(Page text)
━━━━━━━━

It’s Time to Know About Teen Body Dysmorphic Disorder – Part Two

This two-part series is an exploration of Body Dysmorphic Disorder (BDD),or Dysmorphophobia. This second article will take a look at BDD as a mental illness. As well as the difficulty of finding a diagnosis in teens, and the various forms of treatment.

Body Dysmorphic Disorder

Let’s imagine that you have a small scar on your left lower cheek. You’ve wanted for a long time to have it fixed because you know that whenever anybody looks at you, they’re looking straight at that scar and noticing how atrocious it is. Likely, the way you feel about your face is not this severe. But there are men and women who possess a self-image that is out of proportion to reality. Instead of seeing the scar as a slight physical mark, your concern about it is excessive. Furthermore, your concern about it keeps you from social environments and even impairs your ability to function.


Teen Body Dysmorphic Disorder is not considered an Eating Disorder. However, having a body image disturbance is frequently a symptom of Anorexia Nervosa and Bulimia Nervosa. Instead, BDD is a Somatoform Disorder, which is a category of disorders in the Diagnostic and Statistical Manual of Mental Disorders, a manual used by clinicians across the country for diagnosing their clients. Somatoform Disorders are mental illnesses that suggest a physical illness yet have no medical or biological explanation. BDD might be a Psychotic Disorder when there is a strong presence of a delusion.


Delusions are false beliefs  despite evidence that disproves the belief. Such as the conviction that your face is severely scarred despite having a small, insignificant scar, or no scar at all.


If you think you suffer from a form of BDD, or can see the beginning signs of it, contact a mental health professional or an adult you trust. Some teens might first go to a dermatologist thinking that by repairing the physical problem the issue will go away entirely. However, the physical condition is not the problem; it is the psychological experience you’re having in response to it. Therefore, the best treatment to seek is that of the mental health field, such as a therapist or psychologist.


BDD is often treated with Cognitive Behavioral Therapy (CBT), a type of therapy that examines the thoughts and beliefs of a patient in order to change his or her associated behavior. The underlying premise of CBT is that thoughts, beliefs, feelings, and behavior are intimately related. By thoroughly examining thoughts, particularly those that are related to a specific behavior, and replacing them with healthy ones, the related behavior will also change. With BDD, a therapist might help you explore the thoughts related to the way you see your body. As a result, replace them with new thoughts, facilitating a new body image and sense of self.


Medication, specifically serotonin re-uptake inhibitors (SRI’s), which are a form of anti-depressants, is also a treatment method. Often, a combination of medication and therapy is the most effective to help teen body dysmorphic disorder.

━━━━━━━━

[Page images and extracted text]
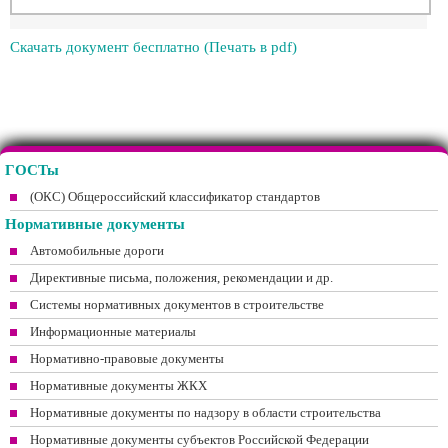
Скачать документ бесплатно (Печать в pdf)
ГОСТы
(ОКС) Общероссийский классификатор стандартов
Нормативные документы
Автомобильные дороги
Директивные письма, положения, рекомендации и др.
Системы нормативных документов в строительстве
Информационные материалы
Нормативно-правовые документы
Нормативные документы ЖКХ
Нормативные документы по надзору в области строительства
Нормативные документы субъектов Российской Федерации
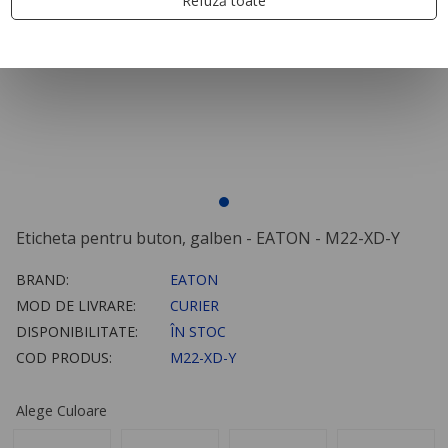
Refuză toate
Eticheta pentru buton, galben - EATON - M22-XD-Y
BRAND:
EATON
MOD DE LIVRARE:
CURIER
DISPONIBILITATE:
ÎN STOC
COD PRODUS:
M22-XD-Y
Alege Culoare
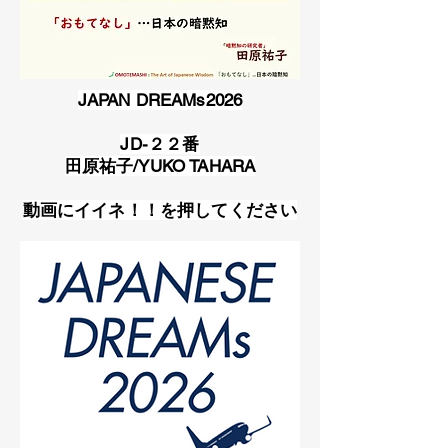
JAPAN DREAMs2026
JD-２２番
田原祐子/YUKO TAHARA
​動画にイイネ！！を押してください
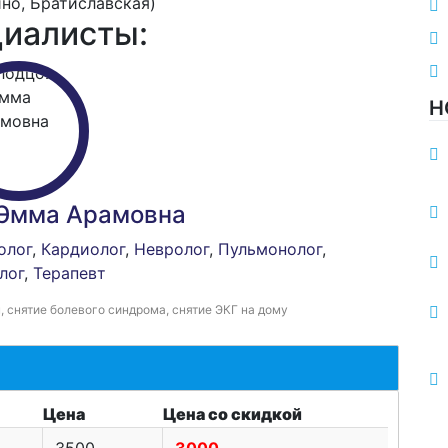
иалисты:
Н
Эмма Арамовна
олог
,
Кардиолог
,
Невролог
,
Пульмонолог
,
лог
,
Терапевт
, снятие болевого синдрома, снятие ЭКГ на дому
Цена
Цена со скидкой
3500
3000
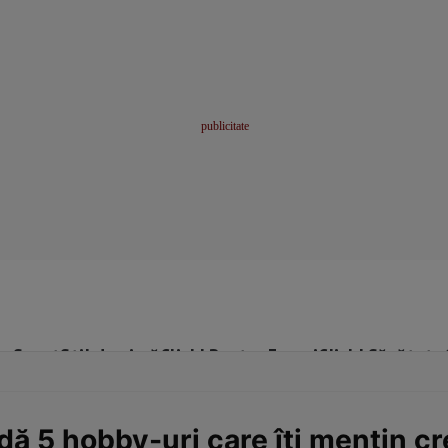
me
Sport
Stil de viață
Click! Pentru Femei
Click! Sănătate
ă 5 hobby-uri care îți mențin cre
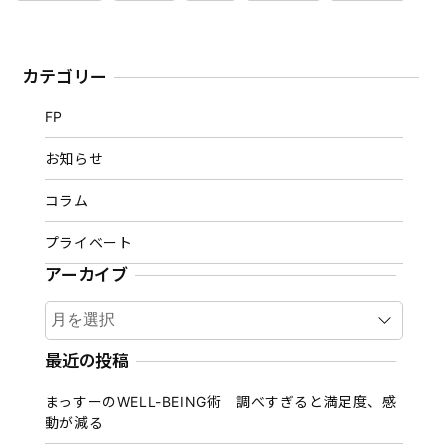
カテゴリー
FP
お知らせ
コラム
プライベート
アーカイブ
ア
ー
カ
最近の投稿
イ
まっすーのWELL-BEING術 調べすぎると満足度、感
ブ
動が減る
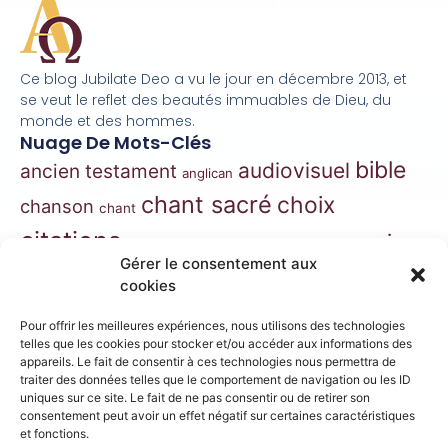
Ce blog Jubilate Deo a vu le jour en décembre 2013, et
se veut le reflet des beautés immuables de Dieu, du
monde et des hommes.
Nuage De Mots-Clés
bible
audiovisuel
ancien testament
anglican
chant sacré
choix
chanson
chant
citations
essai
contes
danse
correspondance
Gérer le consentement aux
extraits
hymnes
grégorien
histoire
jazz
cookies
gospel
marie
liturgie
jésus
liturgie orthodoxe
Pour offrir les meilleures expériences, nous utilisons des technologies
morceaux choisis
telles que les cookies pour stocker et/ou accéder aux informations des
musique
appareils. Le fait de consentir à ces technologies nous permettra de
traiter des données telles que le comportement de navigation ou les ID
musique classique
nouveau
musique de film
uniques sur ce site. Le fait de ne pas consentir ou de retirer son
consentement peut avoir un effet négatif sur certaines caractéristiques
testament
philosophie
nouvelles
orthodoxe
et fonctions.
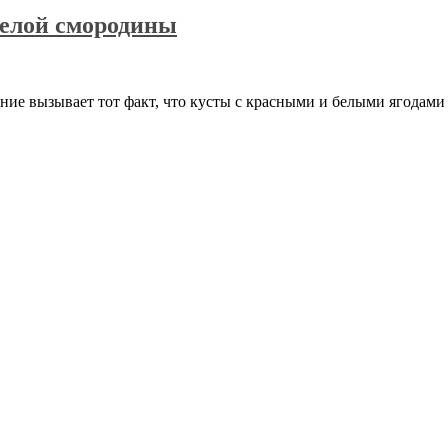
белой смородины
ние вызывает тот факт, что кусты с красными и белыми ягодами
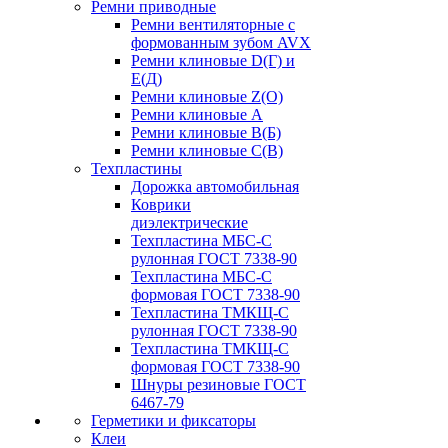
Ремни приводные
Ремни вентиляторные с
формованным зубом AVX
Ремни клиновые D(Г) и
Е(Д)
Ремни клиновые Z(О)
Ремни клиновые А
Ремни клиновые В(Б)
Ремни клиновые С(В)
Техпластины
Дорожка автомобильная
Коврики
диэлектрические
Техпластина МБС-С
рулонная ГОСТ 7338-90
Техпластина МБС-С
формовая ГОСТ 7338-90
Техпластина ТМКЩ-С
рулонная ГОСТ 7338-90
Техпластина ТМКЩ-С
формовая ГОСТ 7338-90
Шнуры резиновые ГОСТ
6467-79
Герметики и фиксаторы
Клеи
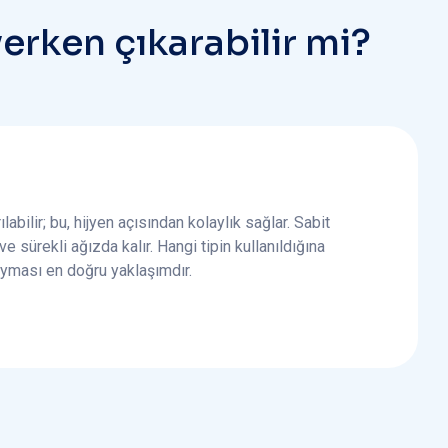
y
e
r
k
e
n
ç
ı
k
a
r
a
b
i
l
i
r
m
i
?
abilir; bu, hijyen açısından kolaylık sağlar. Sabit
e sürekli ağızda kalır. Hangi tipin kullanıldığına
 uyması en doğru yaklaşımdır.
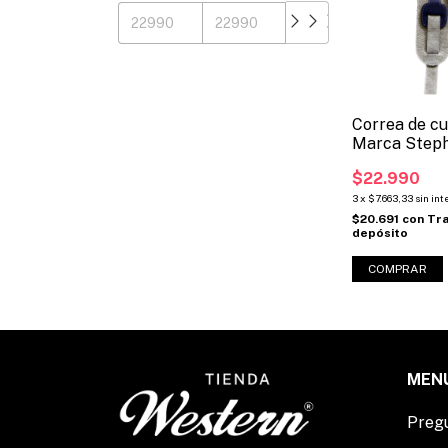
Correa de c
Marca Step
(BS-319PUR
$22.990
3
x
$7.663,33
sin int
$20.691
con
Tra
depósito
MEN
Preg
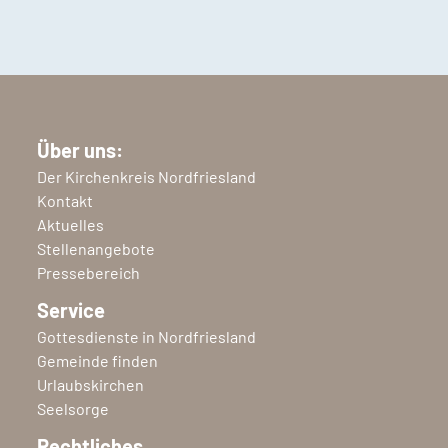
Über uns:
Der Kirchenkreis Nordfriesland
Kontakt
Aktuelles
Stellenangebote
Pressebereich
Service
Gottesdienste in Nordfriesland
Gemeinde finden
Urlaubskirchen
Seelsorge
Rechtliches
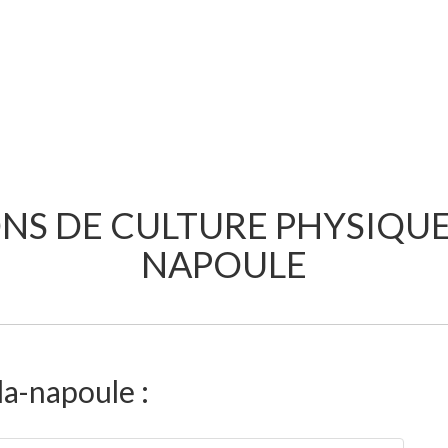
ONS DE CULTURE PHYSIQU
NAPOULE
la-napoule :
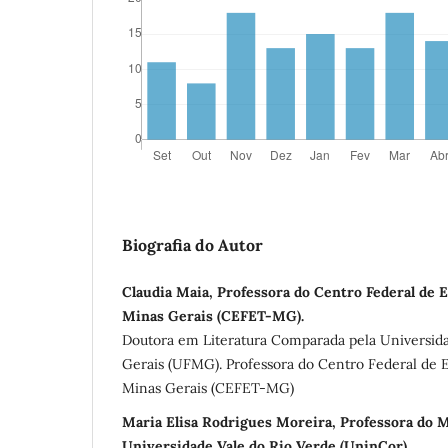
Biografia do Autor
Claudia Maia, Professora do Centro Federal de 
Minas Gerais (CEFET-MG).
Doutora em Literatura Comparada pela Universid
Gerais (UFMG). Professora do Centro Federal de 
Minas Gerais (CEFET-MG)
Maria Elisa Rodrigues Moreira, Professora do 
Universidade Vale do Rio Verde (UninCor).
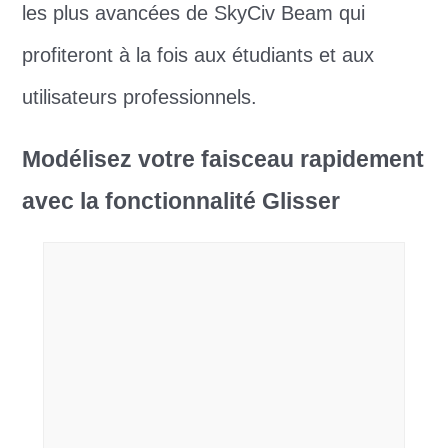
les plus avancées de SkyCiv Beam qui
profiteront à la fois aux étudiants et aux
utilisateurs professionnels.
Modélisez votre faisceau rapidement
avec la fonctionnalité Glisser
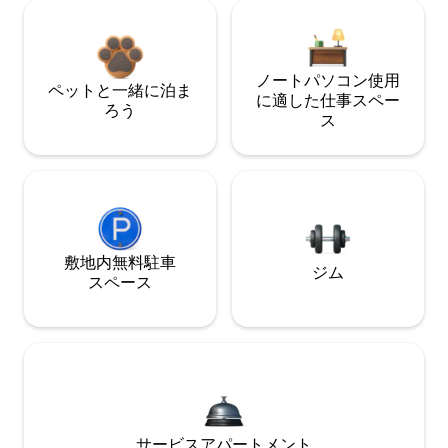
ノートパソコン使用
ペットと一緒に泊ま
に適した仕事スペー
ろう
ス
敷地内無料駐⁠車
ジム
ス⁠ペ⁠ー⁠ス
サービスアパートメント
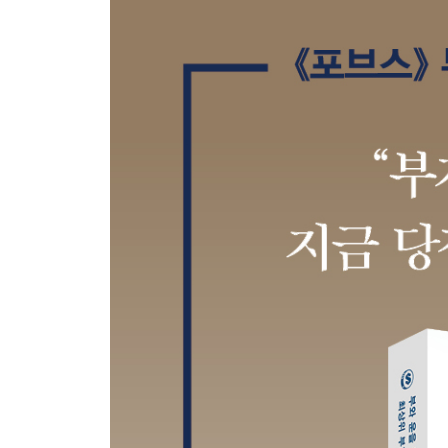
여섯 번째, 자신감과 용기를 품고 크게 써라
일곱 번째, 최고를 지향하며 세로를 길게 빼라
여덟 번째, 개방성과 창의력은 곡선에 달렸다
아홉 번째, 비전과 이상을 실현하려면 가로선을 높
열 번째, 통찰과 직관의 힘은 연면에서 나온다
제2부 연습, 부자로 가는 길
01 필체를 바꾸면 부자가 된다
부자가 되려면 부자의 정체성을 가져라｜글씨와 뇌
02 단단하고 곧게 뻗은 글씨가 기본이다
선과 도형 그리기｜한글 필수 40자 쓰기
03 의식적으로 부자의 글씨를 연습하라
부자의 단어 쓰기｜부자의 짧은 문장 쓰기
04 따라 쓰며 부자의 성향을 갖춰라
부자의 긴 문장 쓰기｜부자의 확언 쓰기｜나만의 부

━━━━━━━━

(Set of tasks)
(1) Retype the passage of the teen body dysmorphic disorder article that starts at "Teen Body Dysmorphic Disorder is" and ends at "of a delusion.".
(2) Using the teen body dysmorphic disorder article, answer these questions:
(a) Instead of an eating disorder, what category of disorder is BDD?
(b) What type of therapy is often used to treat BDD?
(c) Which form of anti-depressant medication is named as a treatment?

(Task answers)
(1)
Teen Body Dysmorphic Disorder is not considered an Eating Disorder. However, having a body image disturbance is frequently a symptom of Anorexia Nervosa and Bulimia Nervosa. Instead, BDD is a Somatoform Disorder, which is a category of disorders in the Diagnostic and Statistical Manual of Mental Disorders, a manual used by clinicians across the country for diagnosing their clients. Somatoform Disorders are mental illnesses that suggest a physical illness yet have no medical or biological explanation. BDD might be a Psychotic Disorder when there is a strong presence of a delusion.

(2)
(a) A Somatoform Disorder.
(b) Cognitive Behavioral Therapy (CBT).
(c) Serotonin re-uptake inhibitors (SRI's).